Oral presentation 2/22/01

Misia Landau, "Paradise Lost: The Theme of Terrestriality in Human Evolution"

In "Paradise Lost: The Theme of Terrestriality in Human Evolution", Misia Landau proposes that we change how we look at one aspect of evolution. He (or she, we never did find out for sure) says that the move from apes living in trees to living on the ground is not the major turning point that most scientists ascribe. This is one of the few papers we've read that explains enough of the science involved to then talk about the language so that the reader can follow. I think he makes a valid point, though it slips into sophistry at the end.

Any paper that begins with a reference to Larry Gonick's "Cartoon History of the Universe" can't be all bad. In general, the writing style is breezy and personal and the mutli-syllable words are used appropriately. His dissection of the language used to describe the current paradigms is quite good, down to examining the hyphens.

Why, Landau asks, is coming down from the trees such a big deal? Clearly the ability to walk upright was already built somewhere in the ape adaptive structure. Was the brain first or the bipedalism? In the absence of observing the change, the answer is largely a matter of your initial viewpoint. Your initial paradigm determines what facts you'll look at and how you order the evidence. Landau argues that people conclude their initial premise.

The two archetypal evolutionary models are that of Expulsion and Escape. One model says that the climate changed, so there were fewer trees to hang out in. One says that walking upright meant that they could see predators earlier and run away faster. Can these two be reconciled? Landau seems surprised that they can. He continues to argue that the models shouldn't be quite so archetypal and not subject to further research.

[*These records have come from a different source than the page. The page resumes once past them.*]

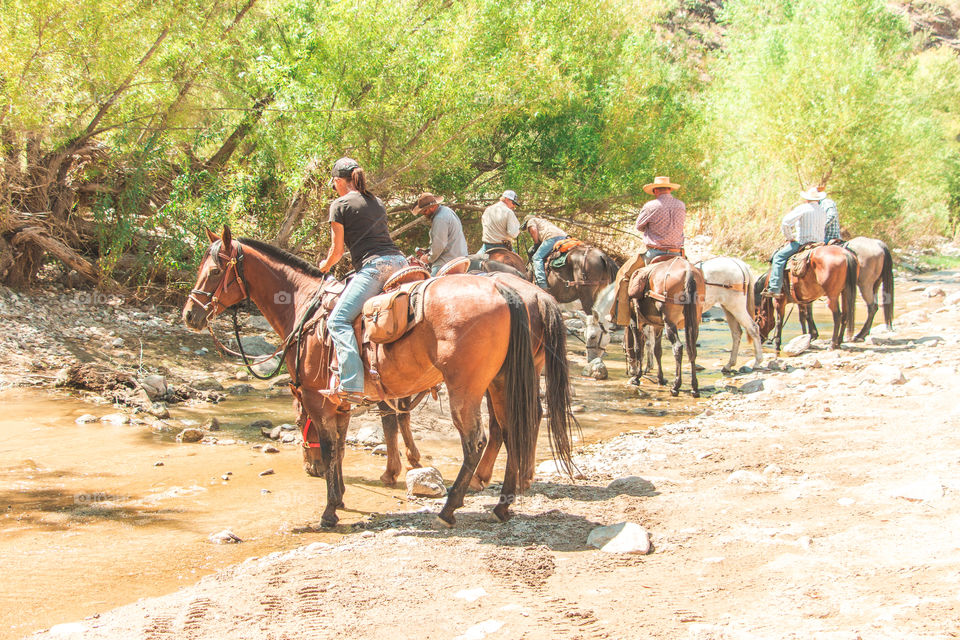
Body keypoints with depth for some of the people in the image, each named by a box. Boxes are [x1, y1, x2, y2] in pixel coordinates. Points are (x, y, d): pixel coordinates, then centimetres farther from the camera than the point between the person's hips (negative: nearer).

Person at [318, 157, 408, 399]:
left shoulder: (340, 205, 3)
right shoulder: (377, 202, 24)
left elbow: (337, 251, 4)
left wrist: (325, 266, 26)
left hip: (373, 266, -8)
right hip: (399, 261, 8)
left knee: (338, 319, -12)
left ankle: (352, 383, -27)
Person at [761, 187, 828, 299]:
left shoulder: (802, 208, -6)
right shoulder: (822, 212, 17)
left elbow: (786, 222, -16)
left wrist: (790, 237, -2)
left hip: (802, 242, -7)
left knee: (779, 257, -5)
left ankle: (775, 289, -17)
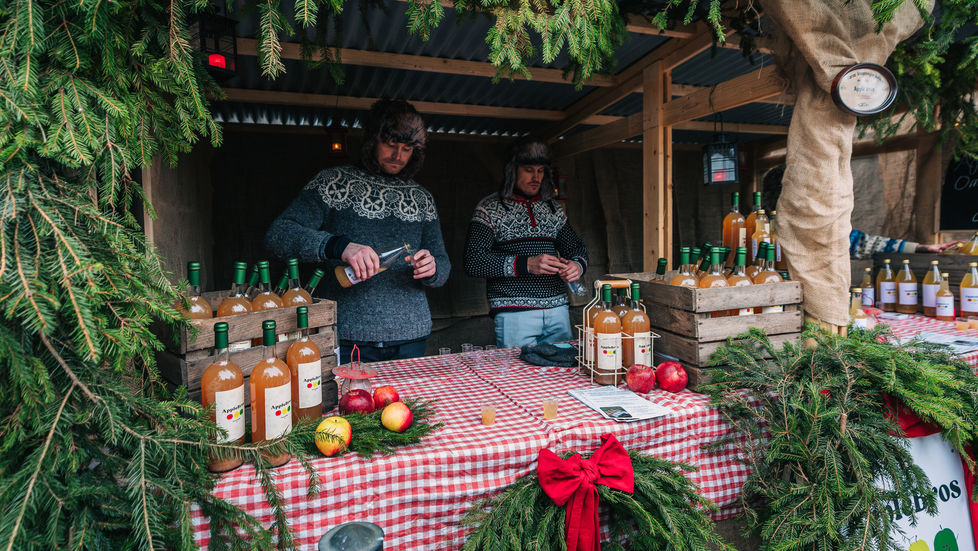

Then there's the theory that man learned to walk to feed the kids. The specialization of sex roles is a major evolutionary force, says Lovejoy's theory of human evolution. Landau pooh-pooh's this theory saying that there is poor fossil evidence for it. It's hard to imaging paleontology resolving this argument; it seems better suited for biology.

After laying out some good points about early hominoid's abilities, Landau descends into arguments that aren't particularly persuasive. He changes his wording so that "the myth of the turning point" moves from an "archetype" to phrasing it as a "bias". He uses Feyerabend's attack on orthodoxy, which is a weak argument, in my view. Sure, bureaucracies tend to get stodgy and self-propagating, but that doesn't mean that a theory is automatically right if the bureaucracy says it's wrong. It's good that he looks at the world a little differently than some, but the mere difference doesn't add to his credibility. He's on much more solid ground when he sticks to teleological arguments; that the shift to being bipedal and carnivorous was already present in apes before they moved primarily to the living on the ground.

Also, I like how he handles his footnotes. They are relevant and allow for further parenthetical comments.

In general, his argument is well written until he starts sounding a bit desperate near the end. He raises valid questions about biological speculation using paleontological evidence, and the structural mechanisms of evolution. This is another article arguing for a paradigm shift.